* _Task description_
For the entries below, the expected answer is the line with "Svetlana R.", the line with "is for cutting", and every line between them, exactly as written, and nothing more.
------------------------------------
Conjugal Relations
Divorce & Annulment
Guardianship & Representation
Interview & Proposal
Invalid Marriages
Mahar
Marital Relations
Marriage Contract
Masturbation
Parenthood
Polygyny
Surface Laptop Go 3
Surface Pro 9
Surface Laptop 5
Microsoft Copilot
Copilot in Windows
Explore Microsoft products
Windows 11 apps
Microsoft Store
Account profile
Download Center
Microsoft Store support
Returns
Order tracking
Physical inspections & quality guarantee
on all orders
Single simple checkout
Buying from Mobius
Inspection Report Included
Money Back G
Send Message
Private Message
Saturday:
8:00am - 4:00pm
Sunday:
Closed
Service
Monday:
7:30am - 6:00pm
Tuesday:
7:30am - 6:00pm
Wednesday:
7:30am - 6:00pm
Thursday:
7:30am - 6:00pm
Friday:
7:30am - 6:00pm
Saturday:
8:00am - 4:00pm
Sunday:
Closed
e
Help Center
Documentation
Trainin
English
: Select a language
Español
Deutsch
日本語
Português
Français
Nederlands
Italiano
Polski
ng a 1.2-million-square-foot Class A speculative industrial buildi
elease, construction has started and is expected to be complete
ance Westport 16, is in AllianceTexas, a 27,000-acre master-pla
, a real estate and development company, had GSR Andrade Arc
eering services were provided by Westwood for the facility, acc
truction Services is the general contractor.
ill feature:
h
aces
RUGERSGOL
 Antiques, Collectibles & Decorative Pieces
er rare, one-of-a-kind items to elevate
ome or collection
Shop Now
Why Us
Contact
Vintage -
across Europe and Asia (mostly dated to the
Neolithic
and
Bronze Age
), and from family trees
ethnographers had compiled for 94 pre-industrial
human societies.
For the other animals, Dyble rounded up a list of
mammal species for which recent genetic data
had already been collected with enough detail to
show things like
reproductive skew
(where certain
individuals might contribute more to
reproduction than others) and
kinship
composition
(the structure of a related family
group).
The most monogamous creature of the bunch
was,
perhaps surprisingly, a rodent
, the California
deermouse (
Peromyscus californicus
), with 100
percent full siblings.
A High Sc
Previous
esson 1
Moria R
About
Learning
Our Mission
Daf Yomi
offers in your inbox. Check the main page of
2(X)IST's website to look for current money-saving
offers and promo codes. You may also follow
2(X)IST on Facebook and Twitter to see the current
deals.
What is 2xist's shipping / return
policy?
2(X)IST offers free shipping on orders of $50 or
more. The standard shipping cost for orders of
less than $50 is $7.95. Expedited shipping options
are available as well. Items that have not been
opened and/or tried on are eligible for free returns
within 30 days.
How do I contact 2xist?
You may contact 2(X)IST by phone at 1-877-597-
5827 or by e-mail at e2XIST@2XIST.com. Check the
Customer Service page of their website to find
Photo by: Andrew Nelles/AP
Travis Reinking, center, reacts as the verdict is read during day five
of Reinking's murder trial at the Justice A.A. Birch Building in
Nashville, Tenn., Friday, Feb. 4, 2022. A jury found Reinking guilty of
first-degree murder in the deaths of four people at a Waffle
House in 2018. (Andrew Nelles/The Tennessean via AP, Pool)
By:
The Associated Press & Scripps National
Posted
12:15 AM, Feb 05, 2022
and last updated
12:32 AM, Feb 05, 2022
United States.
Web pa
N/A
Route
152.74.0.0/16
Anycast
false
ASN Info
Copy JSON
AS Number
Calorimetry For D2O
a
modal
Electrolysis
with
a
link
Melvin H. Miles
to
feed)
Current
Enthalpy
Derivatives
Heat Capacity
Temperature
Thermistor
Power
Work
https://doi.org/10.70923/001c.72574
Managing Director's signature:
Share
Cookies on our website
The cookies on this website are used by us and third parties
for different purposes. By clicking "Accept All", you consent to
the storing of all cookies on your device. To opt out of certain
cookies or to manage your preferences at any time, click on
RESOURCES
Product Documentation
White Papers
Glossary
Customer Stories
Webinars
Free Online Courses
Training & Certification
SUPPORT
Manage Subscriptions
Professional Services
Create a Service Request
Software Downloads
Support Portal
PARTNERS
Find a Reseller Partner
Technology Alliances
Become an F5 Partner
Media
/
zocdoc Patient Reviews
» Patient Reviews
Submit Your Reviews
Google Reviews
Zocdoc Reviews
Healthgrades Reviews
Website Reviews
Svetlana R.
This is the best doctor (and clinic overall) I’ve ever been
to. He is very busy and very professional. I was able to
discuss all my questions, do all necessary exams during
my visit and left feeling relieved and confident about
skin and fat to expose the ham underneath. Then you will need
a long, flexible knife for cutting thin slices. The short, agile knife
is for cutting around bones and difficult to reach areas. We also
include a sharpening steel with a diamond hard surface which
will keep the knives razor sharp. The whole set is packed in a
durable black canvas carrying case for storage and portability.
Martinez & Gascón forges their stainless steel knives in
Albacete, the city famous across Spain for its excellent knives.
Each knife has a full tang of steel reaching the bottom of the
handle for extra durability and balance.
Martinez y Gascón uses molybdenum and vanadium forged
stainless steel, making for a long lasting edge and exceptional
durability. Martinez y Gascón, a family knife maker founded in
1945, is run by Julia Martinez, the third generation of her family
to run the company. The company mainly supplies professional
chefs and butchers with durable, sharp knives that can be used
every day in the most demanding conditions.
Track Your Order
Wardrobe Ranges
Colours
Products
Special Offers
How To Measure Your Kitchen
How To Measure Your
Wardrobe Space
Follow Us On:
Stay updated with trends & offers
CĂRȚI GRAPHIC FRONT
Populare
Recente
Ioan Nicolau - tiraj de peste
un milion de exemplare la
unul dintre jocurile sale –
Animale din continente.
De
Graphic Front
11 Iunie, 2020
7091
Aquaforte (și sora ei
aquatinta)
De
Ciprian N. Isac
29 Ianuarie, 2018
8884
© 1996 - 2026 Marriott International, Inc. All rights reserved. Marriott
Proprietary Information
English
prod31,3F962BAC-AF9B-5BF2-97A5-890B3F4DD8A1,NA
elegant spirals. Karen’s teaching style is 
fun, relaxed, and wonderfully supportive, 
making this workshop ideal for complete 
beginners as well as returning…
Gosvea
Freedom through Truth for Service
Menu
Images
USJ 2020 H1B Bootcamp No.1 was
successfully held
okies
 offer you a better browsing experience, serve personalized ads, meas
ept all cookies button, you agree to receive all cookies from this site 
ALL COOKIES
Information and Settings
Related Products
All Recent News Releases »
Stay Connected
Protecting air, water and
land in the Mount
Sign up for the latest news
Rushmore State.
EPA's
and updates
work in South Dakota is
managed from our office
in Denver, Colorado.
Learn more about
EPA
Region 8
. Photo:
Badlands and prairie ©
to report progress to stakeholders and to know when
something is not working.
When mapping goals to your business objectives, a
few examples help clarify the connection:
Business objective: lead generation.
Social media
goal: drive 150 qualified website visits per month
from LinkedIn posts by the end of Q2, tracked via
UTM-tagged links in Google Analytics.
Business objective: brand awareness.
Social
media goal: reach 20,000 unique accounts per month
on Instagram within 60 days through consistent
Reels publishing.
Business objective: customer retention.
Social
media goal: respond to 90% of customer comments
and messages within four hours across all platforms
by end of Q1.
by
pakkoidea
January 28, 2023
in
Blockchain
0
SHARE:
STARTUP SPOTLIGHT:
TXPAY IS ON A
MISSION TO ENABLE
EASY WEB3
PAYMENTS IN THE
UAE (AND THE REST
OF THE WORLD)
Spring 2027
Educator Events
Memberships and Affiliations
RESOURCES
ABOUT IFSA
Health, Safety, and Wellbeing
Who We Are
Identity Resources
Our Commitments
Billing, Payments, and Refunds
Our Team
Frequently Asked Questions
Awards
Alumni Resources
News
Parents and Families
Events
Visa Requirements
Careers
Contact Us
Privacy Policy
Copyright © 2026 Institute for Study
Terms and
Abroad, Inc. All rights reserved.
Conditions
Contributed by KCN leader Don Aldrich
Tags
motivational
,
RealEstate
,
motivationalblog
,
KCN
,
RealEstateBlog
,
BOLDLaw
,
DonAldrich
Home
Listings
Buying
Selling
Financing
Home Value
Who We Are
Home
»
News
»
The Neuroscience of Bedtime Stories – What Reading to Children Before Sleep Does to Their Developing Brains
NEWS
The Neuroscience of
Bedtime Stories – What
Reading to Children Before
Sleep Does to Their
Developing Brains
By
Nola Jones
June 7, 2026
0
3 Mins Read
------------------------------------
* _Written response_
Svetlana R.
This is the best doctor (and clinic overall) I’ve ever been
to. He is very busy and very professional. I was able to
discuss all my questions, do all necessary exams during
my visit and left feeling relieved and confident about
skin and fat to expose the ham underneath. Then you will need
a long, flexible knife for cutting thin slices. The short, agile knife
is for cutting around bones and difficult to reach areas. We also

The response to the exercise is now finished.